- Siege of Debal: Part of Umayyad campaigns in India and Umayyad conquest of Sindh, Muslim conquests in the Indian subcontinent
| Date | 712 AD |
| Location | Debal, Sindh24°51′36″N 67°0′36″E﻿ / ﻿24.86000°N 67.01000°E |
| Result | Umayyad victory |
| Territorial changes | Debal is conquered by the Umayyads |

Belligerents
- Umayyad Caliphate: Kingdom of Sindh

Commanders and leaders
- Muhammad ibn al-Qasim: Unknown (nephew of Raja Dahir) †

Units involved
- 6,000 Syrian Cavalry 3,000 Camelry Unknown number of Arab soldiers: 4,000 Rajputs 3,000 Brahmins

= Siege of Debal =

Battle between Umayyads and Hindus of Sindh

The Siege of Debal, also known as the Siege of Debul, took place in the autumn of 712 AD, in which the Umayyad forces under Muhammed Ibn al-Qasim besieged Debal, a city under the Brahmin dynasty of Sindh ruled by Raja Dahir.
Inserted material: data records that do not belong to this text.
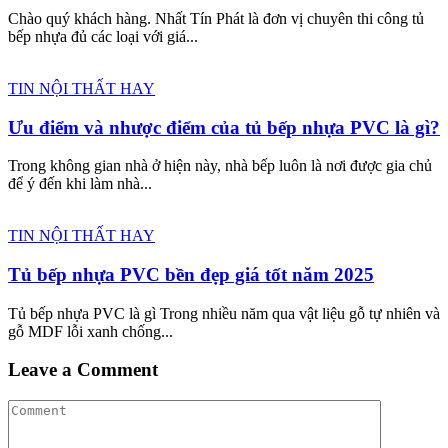
Chào quý khách hàng. Nhất Tín Phát là đơn vị chuyên thi công tủ
bếp nhựa đủ các loại với giá...
TIN NỘI THẤT HAY
Ưu điểm và nhược điểm của tủ bếp nhựa PVC là gì?
Trong không gian nhà ở hiện này, nhà bếp luôn là nơi được gia chủ
để ý đến khi làm nhà...
TIN NỘI THẤT HAY
Tủ bếp nhựa PVC bền đẹp giá tốt năm 2025
Tủ bếp nhựa PVC là gì Trong nhiều năm qua vật liệu gỗ tự nhiên và
gỗ MDF lỗi xanh chống...
Leave a Comment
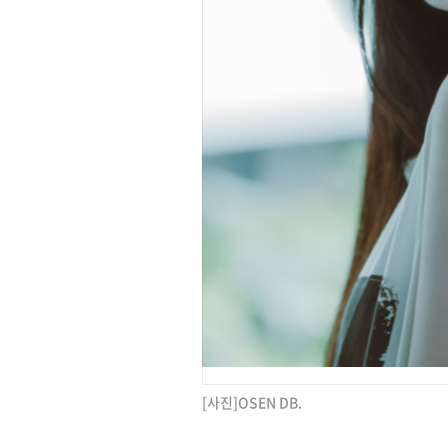
[사진]OSEN DB.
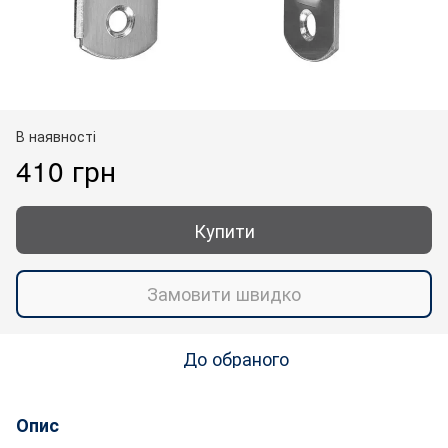
В наявності
410 грн
Купити
Замовити швидко
До обраного
Опис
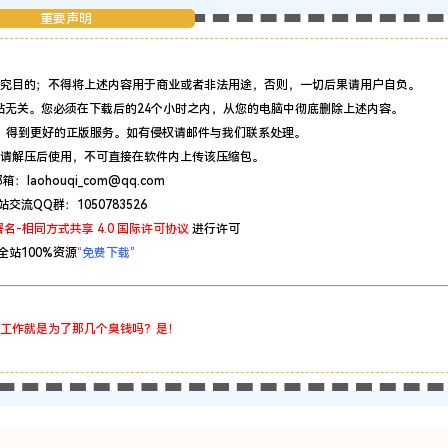
重要声明
究目的；不得将上述内容用于商业或者非法用途，否则，一切后果请用户自负。
站无关。您必须在下载后的24个小时之内，从您的电脑中彻底删除上述内容。
，得到更好的正版服务。如有侵权请邮件与我们联系处理。
请解压后使用，不可直接在软件内上传该压缩包。
：laohouqi_com@qq.com
站交流QQ群：1050783526
名-相同方式共享 4.0 国际许可协议
进行许可
全站100%资源
“
免费下载
”
工作就是为了那几个臭钱吗？是！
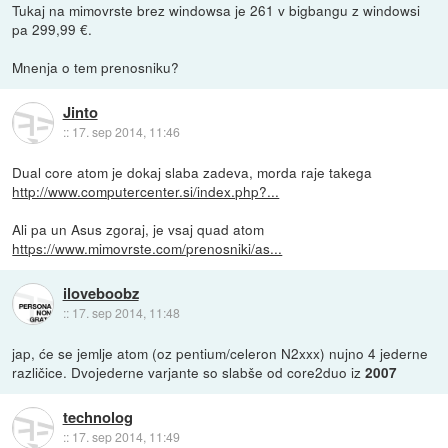
Tukaj na mimovrste brez windowsa je 261 v bigbangu z windowsi
pa 299,99 €.
Mnenja o tem prenosniku?
Jinto
::
17. sep 2014, 11:46
Dual core atom je dokaj slaba zadeva, morda raje takega
http://www.computercenter.si/index.php?...
Ali pa un Asus zgoraj, je vsaj quad atom
https://www.mimovrste.com/prenosniki/as...
iloveboobz
::
17. sep 2014, 11:48
jap, će se jemlje atom (oz pentium/celeron N2xxx) nujno 4 jederne
različice. Dvojederne varjante so slabše od core2duo iz
2007
technolog
::
17. sep 2014, 11:49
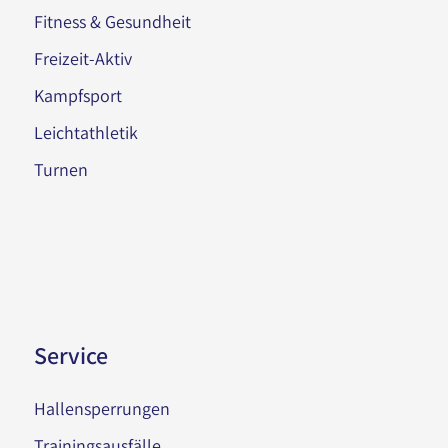
Fitness & Gesundheit
Freizeit-Aktiv
Kampfsport
Leichtathletik
Turnen
Service
Hallensperrungen
Trainingsausfälle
The Umayyads defeated the Chach loyalists on the orders of the governor of Iraq, Al-Hajjaj ibn Yusuf, and captured it.
==Battle==
In 711, Muhammed ibn Qasim marched towards Debal with 6,000 Syrian cavalry and 3,000 camelry with a good number of Arab soldiers. The city was commanded by a nephew of Dahir with an army of 4,000 Rajputs and 3,000 Brahmins. The Umayyad forces encamped outside the city walls for seven days waiting for permission from the governor of Iraq, Al-Hajjaj ibn Yusuf, to attack. On the eight day, Muhammed ibn Qasim received the letter from Al-Hajjaj and eventually the Umayyad Army scaled the walls of Debal and its people surrendered.